FSSA spokesperson Jim Gavin told CBS4 Problem Solvers that the state's numbers for CICOA do not show a 50% drop in rides. In an email, he also said that Hayse's problems could be due to her living in Morgan County, where providers are less available.
"Southeastrans continues to add CICOA to members’ preferred provider list but if the provider’s declared capacity is filled for a particular day, Southeastrans must move to the next available provider. Southeastrans has regular conversations with providers and adjusts capacity often due to a variety of reasons. Southeastrans provider relations will be reaching out to CICOA to discuss their capacity and any necessary adjustments," Gavin said.

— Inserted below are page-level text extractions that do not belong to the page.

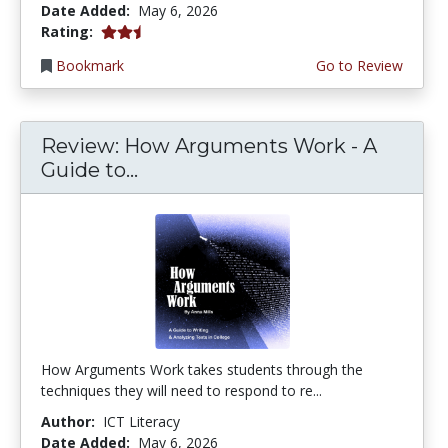
Date Added:
May 6, 2026
2.25 stars
Rating:
Bookmark
Go to Review
Review: How Arguments Work - A
Guide to...
How Arguments Work takes students through the
techniques they will need to respond to re...
Author:
ICT Literacy
Date Added:
May 6, 2026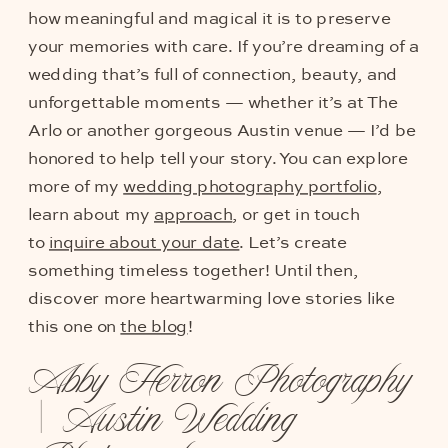
how meaningful and magical it is to preserve
your memories with care. If you’re dreaming of a
wedding that’s full of connection, beauty, and
unforgettable moments — whether it’s at The
Arlo or another gorgeous Austin venue — I’d be
honored to help tell your story. You can explore
more of my
wedding photography portfolio
,
learn about my
approach
, or get in touch
to
inquire about your date
. Let’s create
something timeless together! Until then,
discover more heartwarming love stories like
this one on
the blog
!
Abby Herron Photography
| Austin Wedding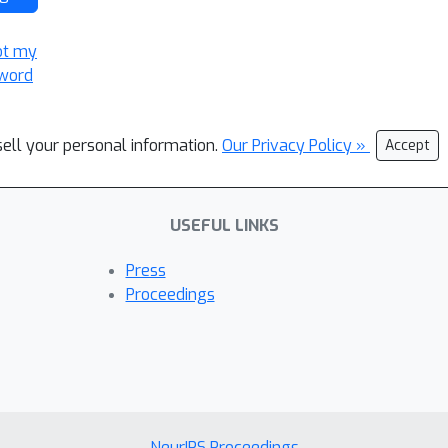
ot my
word
sell your personal information.
Our Privacy Policy »
Accept
USEFUL LINKS
Press
Proceedings
NeurIPS Proceedings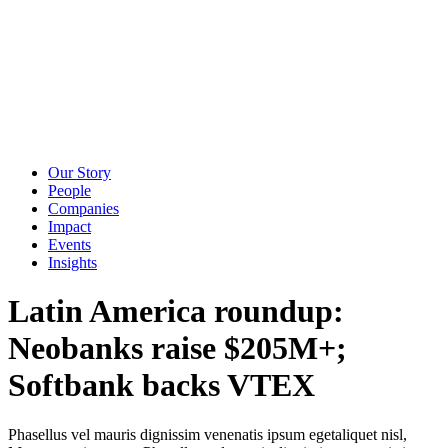
Our Story
People
Companies
Impact
Events
Insights
Latin America roundup:
Neobanks raise $205M+;
Softbank backs VTEX
Phasellus vel mauris dignissim venenatis ipsum egetaliquet nisl,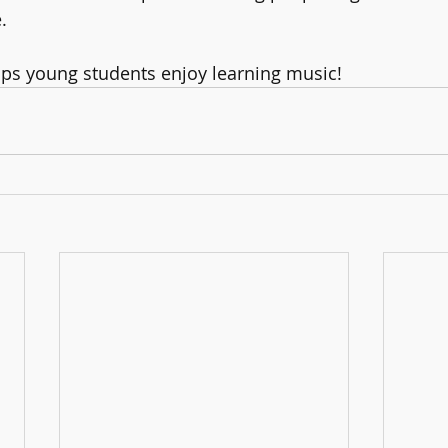
.
elps young students enjoy learning music! 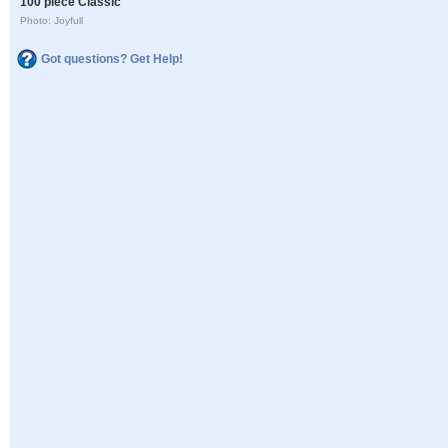
100 piece Classic
Photo: Joyfull
Got questions? Get Help!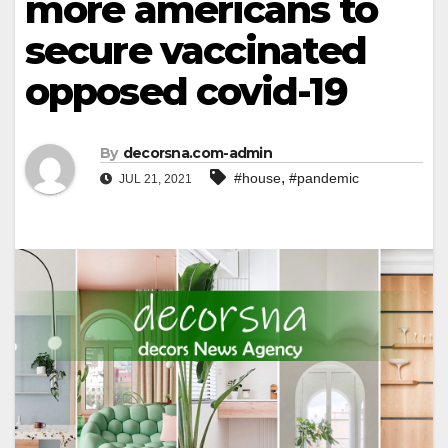
more americans to
secure vaccinated
opposed covid-19
By
decorsna.com-admin
,
#house
#pandemic
JUL 21, 2021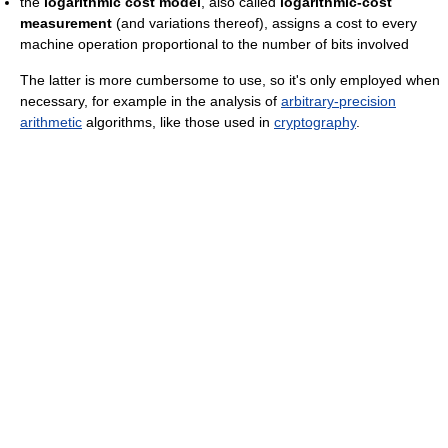
the
logarithmic cost model
, also called
logarithmic-cost
measurement
(and variations thereof), assigns a cost to every
machine operation proportional to the number of bits involved
The latter is more cumbersome to use, so it's only employed when
necessary, for example in the analysis of
arbitrary-precision
arithmetic
algorithms, like those used in
cryptography
.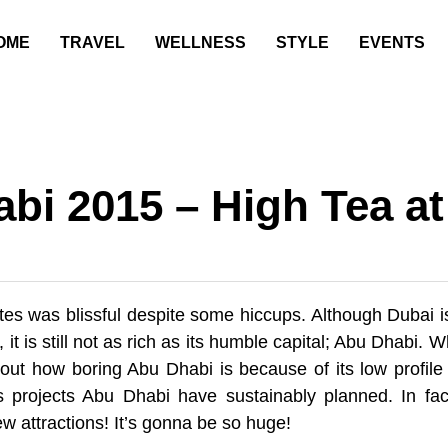
OME
TRAVEL
WELLNESS
STYLE
EVENTS
bi 2015 – High Tea at
ates was blissful despite some hiccups. Although Dubai 
t is still not as rich as its humble capital; Abu Dhabi. 
out how boring Abu Dhabi is because of its low profile 
s projects Abu Dhabi have sustainably planned. In fac
new attractions! It’s gonna be so huge!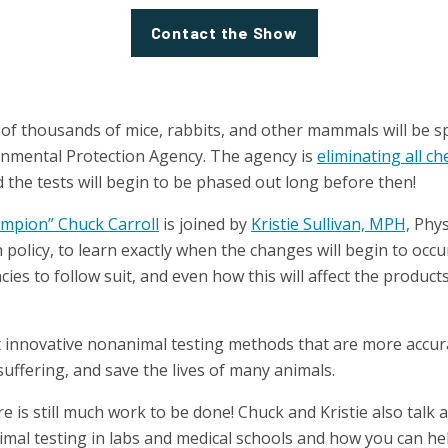
Contact the Show
 of thousands of mice, rabbits, and other mammals will be 
ronmental Protection Agency. The agency is
eliminating all ch
 the tests will begin to be phased out long before then!
mpion” Chuck Carroll
is joined by
Kristie Sullivan, MPH,
Phys
 policy, to learn exactly when the changes will begin to occu
ies to follow suit, and even how this will affect the product
t innovative nonanimal testing methods that are more accura
uffering, and save the lives of many animals.
ere is still much work to be done! Chuck and Kristie also talk
imal testing in labs and medical schools and how you can hel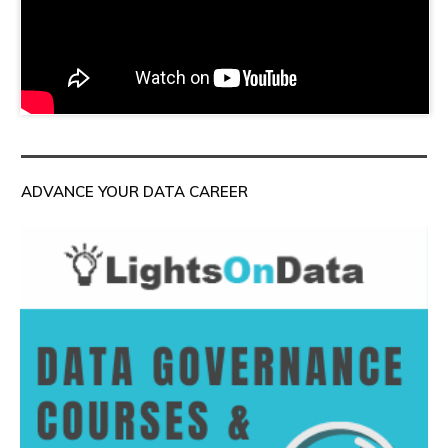
ADVANCE YOUR DATA CAREER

Gavin said that Hayse and other clients can have a family member or friend take them to appointments and get a gas reimbursement, or they can take public transportation, if available, for free.
Durell said she hoped to work with the state to get more clients back on track. She suggested handing out educational materials or small cards to clients that could help them navigate the Southeastrans system, which can add an extra step they are not used to taking to get a ride.
"Our main priority is trying to get someone to the services and where they need to be, but then I’m looking at a loss on the other end because we’re not able to use the system the way it should be," Durell said.